Project Themes:
- Automated Knowledge Extraction and Curation
Team Name: PubMed Miners
Team Lead(s):
- Name: Indresh Singh / Shubham Deshmukh
- Affiliation: J. Craig Venter Institute, BV-BRC
- Email: isingh@jcvi.org, sdeshmuk@jcvi.org
Suggested Team Members and Roles [4-6 members]
| Name | Affiliation | Role / Expertise |
|---|---|---|
| Indresh Singh | J. Craig Venter Institute, BV-BRC | Software engineering, AI/ML |
| Shubham Deshmukh | J. Craig Venter Institute, BV-BRC | Software engineering, AI/ML |
Project Summary
Sequence features—including codon usage, conserved motifs, structural domains, mutation patterns, and regulatory elements—are central to understanding viral biology and evolution. They define the functional potential of a virus and serve as key indicators for virulence, transmissibility, immune escape, and drug resistance. However, the extraction and integration of sequence features face significant challenges due to limited availability of the latest experimentally identified mutations in published literature. Public databases like the Immune Epitope Database and UniProt do not contain the latest epitopes or mutations that are critical during outbreaks and pandemics, and reviewing published papers is a slow, manual process. This project aims to use AI/LLMs to expedite the identification and validation of sequence features from PubMed literature, enabling rapid characterization of viral strains and supporting outbreak response.
Goals and Objectives
- Goal 1: Apply AI/LLM to identify sequence features of interest in the latest publications based on virus family or species
- Goal 2: Eliminate false positive mutations based on gene name, coordinates, or protein function
- Goal 3 (optional): Explore the applicability of the strategy to other use cases presented during the Codeathon
Approach
The project creates a fully automated, end-to-end mining pipeline that queries PubMed to collect relevant review articles, retrieves open-access full texts from PMC, and analyzes them using free-tier large language models such as Gemini and LLaMA via their respective APIs (Google AI Studio and Groq). These models process cleaned and structured article text to extract meaningful biological information—including sequence features, residue positions, and mutation patterns—presented in organized, tabular formats.

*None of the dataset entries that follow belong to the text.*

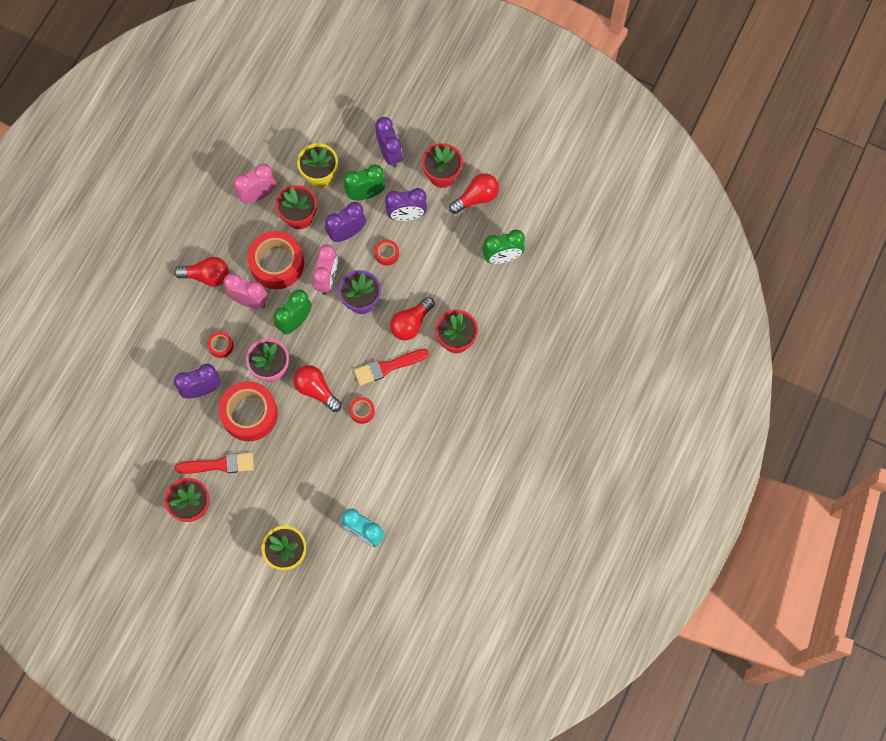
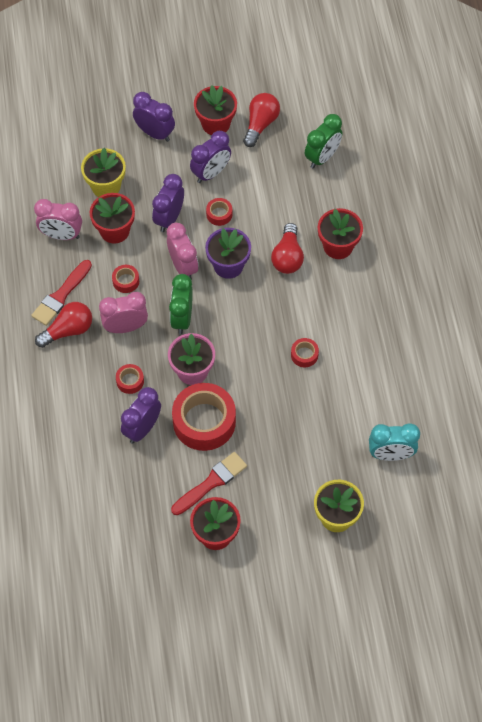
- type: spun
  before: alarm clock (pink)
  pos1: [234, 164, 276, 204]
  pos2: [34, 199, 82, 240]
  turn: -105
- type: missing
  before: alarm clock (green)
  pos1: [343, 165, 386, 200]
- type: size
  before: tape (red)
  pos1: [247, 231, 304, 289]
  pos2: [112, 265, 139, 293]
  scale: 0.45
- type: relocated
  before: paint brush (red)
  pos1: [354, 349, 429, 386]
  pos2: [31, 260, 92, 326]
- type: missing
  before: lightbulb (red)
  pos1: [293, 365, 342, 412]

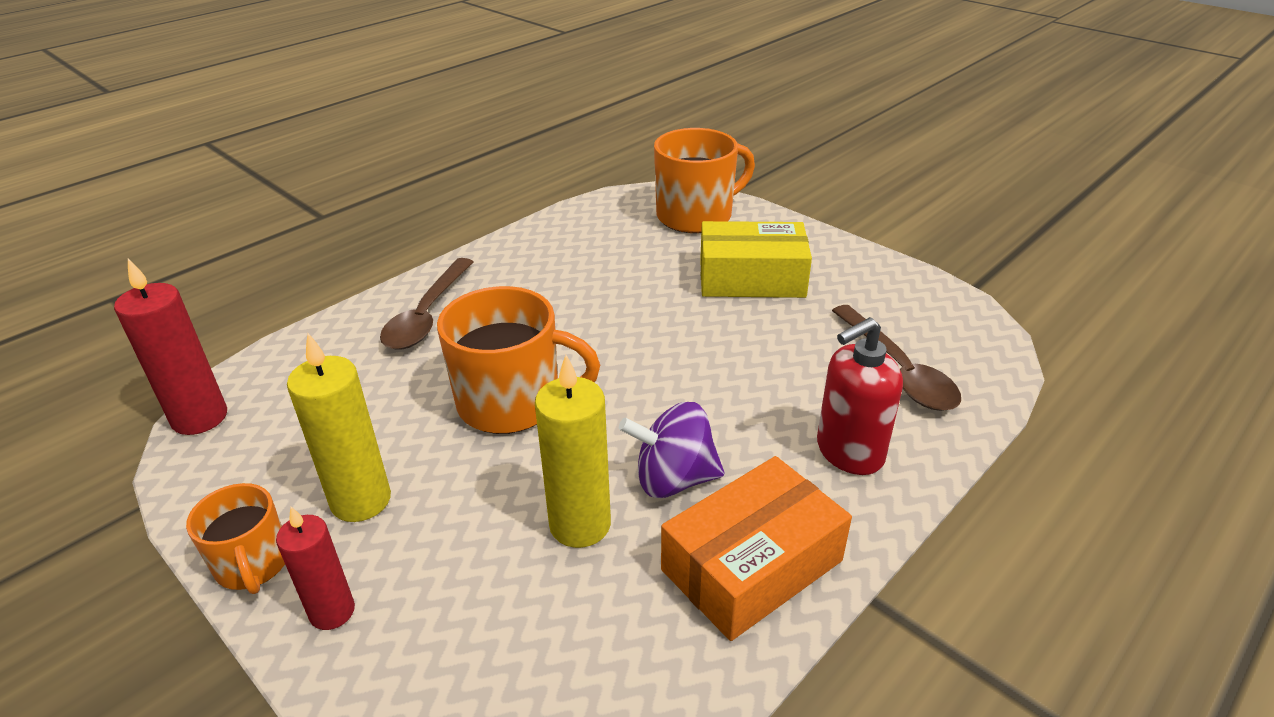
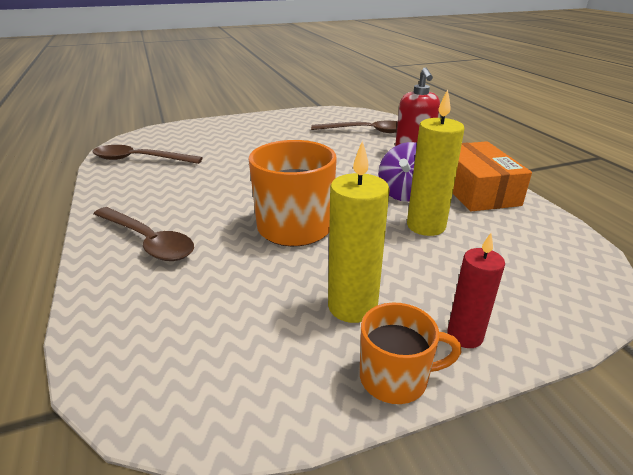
- type: missing
  before: coffee mug (bright orange)
  pos1: [654, 128, 755, 233]
- type: missing
  before: box (yellow)
  pos1: [700, 221, 812, 298]
- type: missing
  before: pillar candle (red)
  pos1: [114, 258, 227, 435]
- type: appeared
  after: tablespoon (brown)
  pos2: [92, 145, 203, 164]

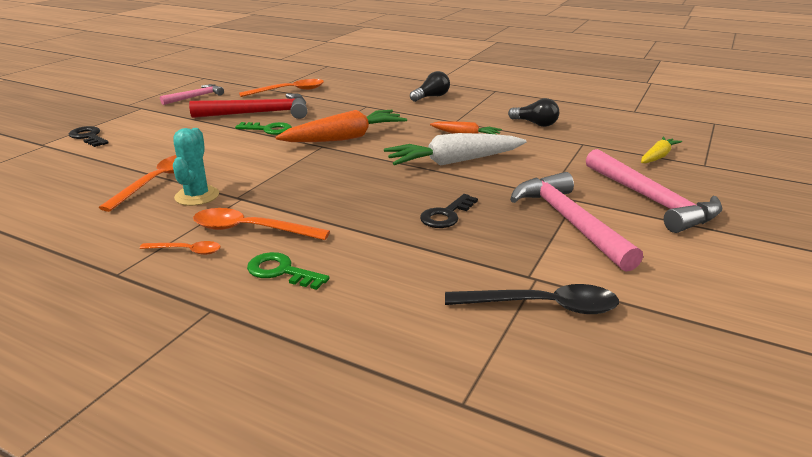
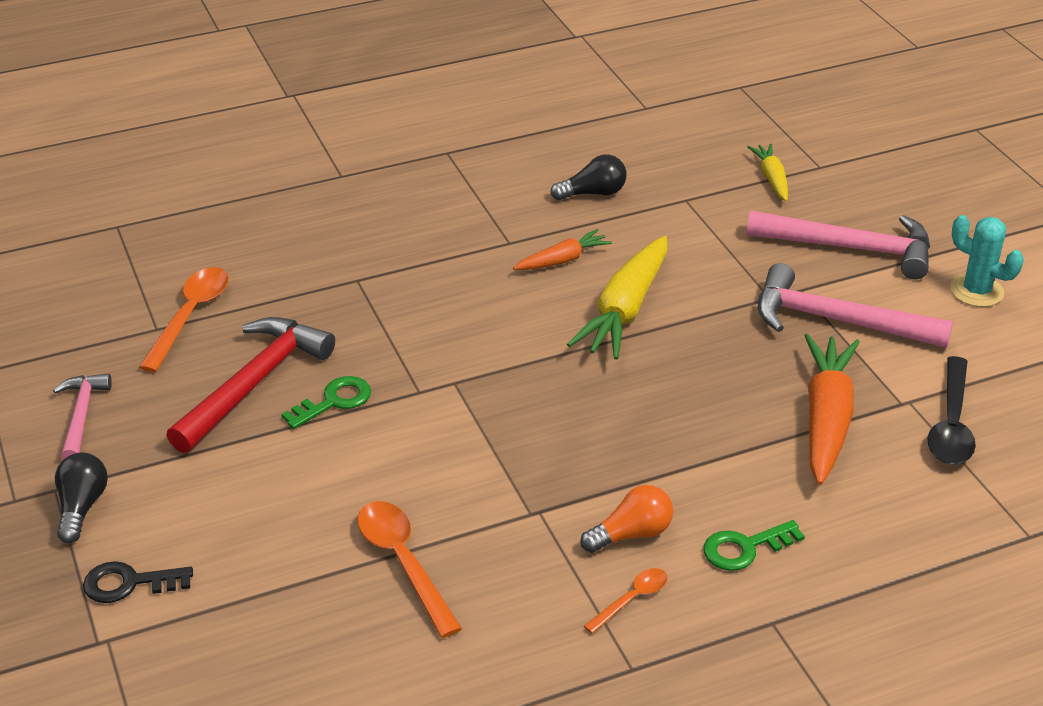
- type: relocated
  before: lightbulb (jet-black)
  pos1: [410, 71, 450, 102]
  pos2: [55, 452, 108, 543]
- type: relocated
  before: root vegetable (bright orange)
  pos1: [276, 110, 407, 142]
  pos2: [804, 334, 860, 485]
- type: relocated
  before: cactus (aqua)
  pos1: [173, 128, 219, 206]
  pos2: [950, 215, 1024, 307]
- type: colour
  before: root vegetable (pure white)
  after: root vegetable (yellow)
  pos1: [384, 133, 526, 166]
  pos2: [567, 236, 667, 360]
- type: missing
  before: latchkey (jet-black)
  pos1: [420, 194, 478, 228]
- type: exchanged
  before: tablespoon (bright orange)
  after: lightbulb (bright orange)
  pos1: [193, 208, 330, 240]
  pos2: [580, 485, 673, 553]
- type: spun
  before: tablespoon (jet-black)
  pos1: [445, 284, 619, 314]
  pos2: [928, 356, 976, 464]
  turn: 150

The workflow integrates several intelligent components:
- Automated PubMed querying and full-text retrieval
- Text preprocessing and normalization
- Structured LLM-based extraction
- Post-processing validation and false positive filtering
- Cross-checking against gene names, residue coordinates, and protein functions
- Rule-based consistency verification
The system has been tested on review papers from Chikungunya, Dengue, and Influenza A viruses, achieving approximately 75–85% accuracy aligned with expert-curated annotations. A Streamlit-based interface makes the workflow interactive and user-friendly, enabling researchers to configure queries, manage API keys, and download outputs in standard formats.
Current working code is at https://github.com/Shubhs0411/Pubmed_Miner
Data and Resources Required
| Resource Type | Source / Link | Description / Purpose |
|---|---|---|
| Data | PubMed corpus | Source publications |
| LLMs / AI Models | Google Gemini, GPT-4, Claude 3 | Feature extraction |
| Compute / Storage | Local (small dataset) | Processing |
Expected Outcomes / Deliverables
- Enhanced working prototype with improved accuracy
- Strategy to eliminate false positive results
- Curated datasets of extracted sequence features
- Integration concept for BRC resources
Potential Impact and Next Steps
Infectious disease research or surveillance: PubMed Miner will enable timely identification of new epitopes and mutations during outbreaks, supporting rapid calculation of sequence feature variant types and accelerating outbreak response.
AI/ML automation and interpretability: This approach can be applied to other similar use cases including disease/phenotype associations, pathway and molecular function extraction, genomic function annotation, and gene regulation patterns.
Public health preparedness: Rapid identification of data from publications is key to responding effectively to outbreaks or pandemics.
Possible follow-up activities:
- Include sequence feature identification as part of quarterly or yearly processes based on pathogen priority
- Identify new use cases and customize code and prompts to extract knowledge from literature
Technical Support Needed
- Mentor support (LLM expert to review current approach and evaluate alternative models)
Additional Comments
We request mentorship from an LLM expert to review our current approach and evaluate alternative models.